Agreed there is a place for them but until "********ing moronic pass by a GK" is a stat, these numbers will miss the reason we lost.
So in other words, Ola Kamara is wasting his chances? And everyone else is wasting the chances that Meram creates. Sounds great!
Finishing (aka the act of scoring an actual goal in real life) is the entire point of the sport of soccer. Being expected to finish but not finishing ends careers. It's only in the we-have-advanced-metrics-too world of modern soccer does xG get celebrated as anything more meaningful that "wastefulness."
How do they have more goals per game than expected goals per game? I don't know if I trust that stat.
Shouldn't expected goals per game treat scoring an actual goal as a very high, some would say definitive, indicator of an expected goal?

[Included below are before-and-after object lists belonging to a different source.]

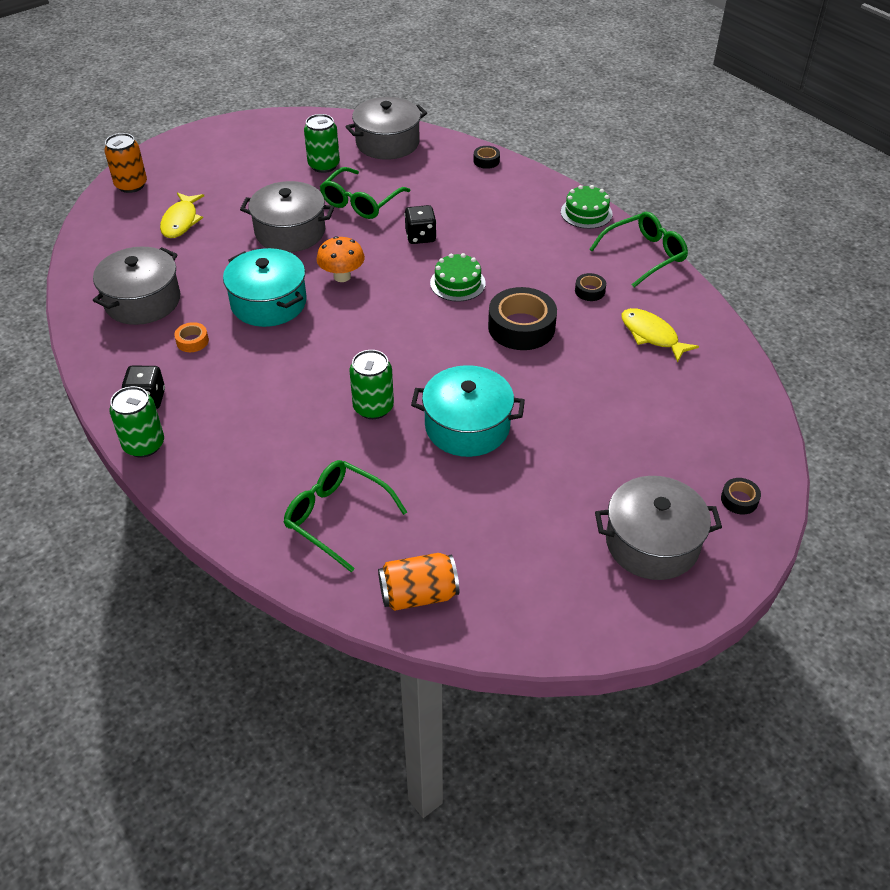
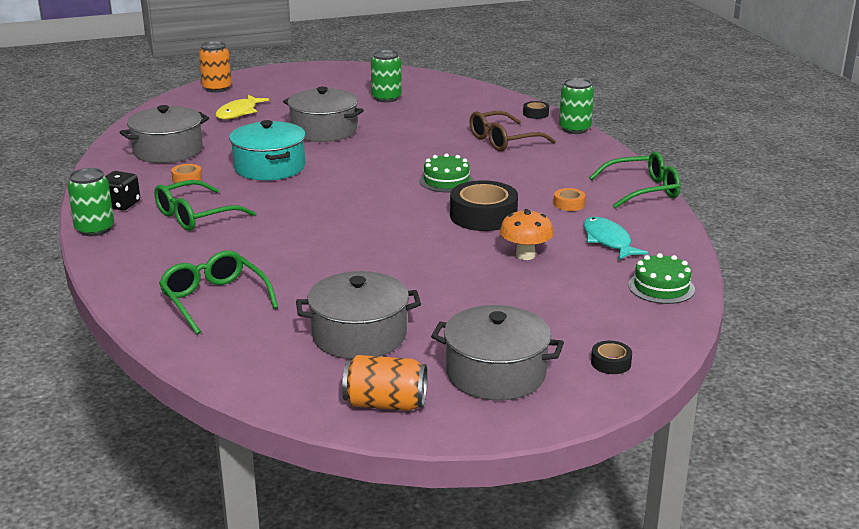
camera: 20 degrees right, 20 degrees down
(342, 276) = (346, 162): orange mushroom -> orange mushroom (525, 255)
(360, 202) = (400, 122): green glasses -> green glasses (195, 216)
(373, 407) = (305, 241): green can -> green can (574, 129)
(387, 143) = (454, 93): grey pot -> grey pot (359, 335)
(418, 594) = (244, 361): orange can -> orange can (385, 404)
(420, 236) = (436, 149): black dice -> none
(467, 426) = (380, 267): turquoise pot -> none
(478, 209) = (503, 141): none -> brown glasses
(586, 213) = (606, 157): green cake -> green cake (661, 287)
(589, 291) = (569, 204): black tape -> orange tape
(651, 335) = (608, 241): yellow fish -> turquoise fish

Honestly, for the time being at least, all these stats are good for is in painting a mathematical picture of how a particular team is bad (or good, maybe.) Team A might have the same record and goal differential as Team B. But by mind-numbing number crunching we can learn that the reason Team A sucks is because they can't convert on all the chances they create, while Team B constantly gives up the ball in midfield due to sh*t passing. Both teams lose a lot and don't score many goals. The problem is twofold - first, unless we're analyzing teams from the Greek 3rd division (or an equivalently obscure league), why not just watch the teams play? It shouldn't take to long to notice Team A's dreadful finishing and Team B's crap passing. The second problem is, we're not yet at a point (and may never be) with these analytics that we can use them to inform transfer or coaching decisions. Maybe Team A isn't really bad at finishing; maybe what gets coded as 'chances created' by the Opta wizards aren't really chances at all... And maybe the solution to Team B's passing problem isn't to buy Joe Allen, maybe it's to play an extra man in the center of midfield. These are evaluations beyond the scope and ability of analytics, soccer being a fluid game without a large number of discrete events that occur in a vacuum.